**RECORDS FOR THIS EXERCISE**
---

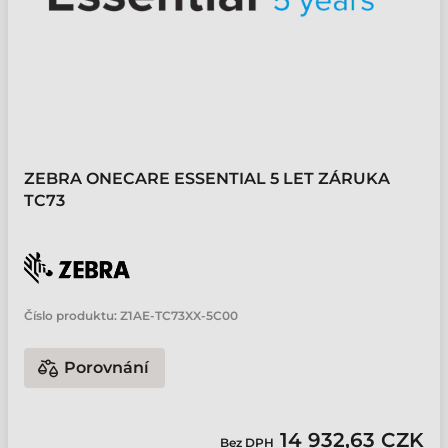
ZEBRA ONECARE ESSENTIAL 5 LET ZÁRUKA
TC73
Číslo produktu:
Z1AE-TC73XX-5C00
Porovnání
14 932,63 CZK
Bez DPH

---

**WRITTEN TASK**
Reproduce the text of the item above word for word, line by line, and leave the picture out of your answer.

**YOUR RESPONSE**
ZEBRA ONECARE ESSENTIAL 5 LET ZÁRUKA
TC73
Číslo produktu:
Z1AE-TC73XX-5C00
Porovnání
14 932,63 CZK
Bez DPH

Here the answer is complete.